Instrucciones
1 > Transcriba sin alteraciones la parte del texto sobre el populismo y la democracia comprendida entre "El populismo es" y "eso es antidemocrático.", ambos inclusive.
2 > Enumere los países que el texto sobre el populismo y la democracia presenta como democracias en la primera oración del párrafo que empieza con «Pero, viendo América Latina».
3 > Prosiga el texto sobre el populismo y la democracia a partir de su última oración.

Pasaje seleccionado
- - - -
El populismo es la demagogia en el poder y siempre ha sido un riesgo para la democracia, desde la Antigua Grecia. La democracia siempre está en riesgo, siempre hay que cuidarla, fortalecerla, alimentarla. La democracia es mortal y de corta vida desde los griegos. La época dorada de Pericles en Atenas fue muy breve. Después vinieron tiempos que no eran exactamente democráticos. El populismo tiene por designio acabar con la democracia, desvirtuarla, desfundarla, destruirla. Todo lo que hace el populismo, la concentración del poder, el monopolio de la voz pública en un líder, la movilización permanente de las masas, la polarización, la invención de teorías conspiratorias, su falta de respeto a la ley y a las instituciones, su completa incapacidad de escuchar al otro, todo eso es antidemocrático.

Pero, viendo América Latina, Chile es una democracia, Uruguay, Argentina, Colombia y Brasil también. Aunque estén llenas de problemas. Hay elecciones libres, hay libertad de expresión y debate público. Todo lo enconado, degradado y polarizado que se quiera, a veces incluso con gobiernos populistas que entronizan la mentira. Son democracias enfermas de polarización y de odio, pero son democracias todavía. Venezuela y Nicaragua son claramente dictaduras. Y Cuba ni siquiera se ha propuesto ser democrático. México está en vilo. Puede dejar de ser una democracia si se sigue acosando la libertad de expresión, fustigando desde el poder a los periodistas y, sobre todo, si se llega a aprobar la reforma que destruiría el instituto electoral. Es como decir que en un partido de fútbol ya ganó de antemano uno de los contendientes y no hay árbitro. Pero, hay otro país en América cuya democracia está en un momento muy delicado, que es Estados Unidos. Trump y quienes lo siguen representan un serio peligro de fascismo. Tengo la impresión de que la más antigua democracia del continente va a resistir.

¿Y cómo nos afectan los caudillos en México y en América Latina? ¿Qué podemos aprender de México sobre cómo lidiar con la violencia y el narcotráfico?

Estudié a la generación de constructores de México, similares a los grandes constructores argentinos del XIX, como Sarmiento o Alberdi. Siempre me interesó la construcción institucional. Porque la única forma de evitar el caudillismo y el militarismo es la institucionalidad. Nuestros países tienen ese gen caudillista y monárquico. A esos dos componentes del ADN latinoamericano hay que oponer la institucionalidad democrática con la que soñaron los grandes pensadores del siglo XIX, y que plasmaron en muchas Constituciones.
- - - -
Entradas del conjunto de datos:
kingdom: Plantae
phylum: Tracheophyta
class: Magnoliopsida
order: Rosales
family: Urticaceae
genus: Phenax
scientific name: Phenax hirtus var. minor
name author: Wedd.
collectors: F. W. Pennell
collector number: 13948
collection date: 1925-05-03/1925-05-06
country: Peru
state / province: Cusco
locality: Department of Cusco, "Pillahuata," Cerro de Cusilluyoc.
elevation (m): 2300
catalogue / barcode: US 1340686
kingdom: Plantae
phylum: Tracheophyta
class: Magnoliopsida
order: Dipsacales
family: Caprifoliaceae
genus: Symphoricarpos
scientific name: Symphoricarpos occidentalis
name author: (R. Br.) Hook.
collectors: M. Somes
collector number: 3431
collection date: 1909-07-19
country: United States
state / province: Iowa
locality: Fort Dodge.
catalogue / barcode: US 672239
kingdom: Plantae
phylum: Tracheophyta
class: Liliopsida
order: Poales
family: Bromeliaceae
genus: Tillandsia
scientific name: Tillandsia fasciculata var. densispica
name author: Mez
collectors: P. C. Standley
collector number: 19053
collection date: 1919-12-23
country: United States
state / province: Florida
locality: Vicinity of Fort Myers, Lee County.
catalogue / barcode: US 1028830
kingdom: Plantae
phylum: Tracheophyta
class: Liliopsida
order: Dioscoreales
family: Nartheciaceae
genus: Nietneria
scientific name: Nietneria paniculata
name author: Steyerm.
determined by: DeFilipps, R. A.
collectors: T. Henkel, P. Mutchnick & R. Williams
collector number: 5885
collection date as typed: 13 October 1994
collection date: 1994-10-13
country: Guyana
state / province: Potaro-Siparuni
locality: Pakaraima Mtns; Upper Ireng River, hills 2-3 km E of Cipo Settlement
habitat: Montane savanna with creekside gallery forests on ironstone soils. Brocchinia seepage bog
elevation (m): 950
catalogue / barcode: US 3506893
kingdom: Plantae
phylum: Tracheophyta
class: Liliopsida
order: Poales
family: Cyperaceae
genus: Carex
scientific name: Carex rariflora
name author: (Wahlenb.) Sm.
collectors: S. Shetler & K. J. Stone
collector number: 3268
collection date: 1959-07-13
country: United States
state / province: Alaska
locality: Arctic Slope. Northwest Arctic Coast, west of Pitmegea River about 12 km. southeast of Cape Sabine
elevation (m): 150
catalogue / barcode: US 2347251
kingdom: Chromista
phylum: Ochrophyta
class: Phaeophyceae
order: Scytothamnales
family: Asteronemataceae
- - - -
Respuestas numeradas
1 >
El populismo es la demagogia en el poder y siempre ha sido un riesgo para la democracia, desde la Antigua Grecia. La democracia siempre está en riesgo, siempre hay que cuidarla, fortalecerla, alimentarla. La democracia es mortal y de corta vida desde los griegos. La época dorada de Pericles en Atenas fue muy breve. Después vinieron tiempos que no eran exactamente democráticos. El populismo tiene por designio acabar con la democracia, desvirtuarla, desfundarla, destruirla. Todo lo que hace el populismo, la concentración del poder, el monopolio de la voz pública en un líder, la movilización permanente de las masas, la polarización, la invención de teorías conspiratorias, su falta de respeto a la ley y a las instituciones, su completa incapacidad de escuchar al otro, todo eso es antidemocrático.

2 > Chile, Uruguay, Argentina, Colombia y Brasil.

3 >
A fines del siglo XX hice un esfuerzo por retomar el ideal democrático de pensadores mexicanos. Y esa idea prendió después de largas luchas. Pero ahí está el ADN caudillista y monárquico del poder absoluto, aunado a la soberbia de la tradición revolucionaria, la admiración por Fidel Castro, más que anacrónica y absurda. Y todo eso junto, todo ese compuesto extraño, es el populismo mexicano. México está en vilo, sufre la violencia, la falta de Estado de derecho, el poderío del narcotráfico y una presencia inusitada de los militares en la política. Todo esto es muy preocupante. Pero seguimos dando una buena pelea por la democracia.

¿Qué antídoto tenemos contra la polarización y el populismo? ¿Cómo podemos definir al populismo, que puede ser catalogado como de izquierda o de derecha?

Hay más similitudes entre los populistas, entre Trump, Bolsonaro, Chávez, López Obrador, Orban, etc., que diferencias ideológicas que los separen. Comparten el culto a la personalidad, la movilización de las masas, la polarización. Frente a ellos, tenemos que defender la verdad objetiva. Ejercer el periodismo apegado a los hechos, y dar la pelea todos los días, para evitar que la polarización extrema triunfe y deje un vacío en el centro. Mi abuelo me contaba sobre la experiencia dramática de la Alemania de Weimar. Los socialistas, los comunistas, los liberales y socialdemócratas se odiaban tanto entre sí que llegaron los nazis y los exterminaron a todos. Cuando los extremos triunfan, el espectro del centro, siempre el mayoritario, se hunde; y solo queda la dictadura o la guerra civil. Ningún país está vacunado contra ese virus. Se trata de disminuir los riesgos con el debate democrático y civilizado, la libertad de expresión y de prensa, y la tolerancia.

Publicado en La Nación de Argentina el 26 de noviembre de 2022.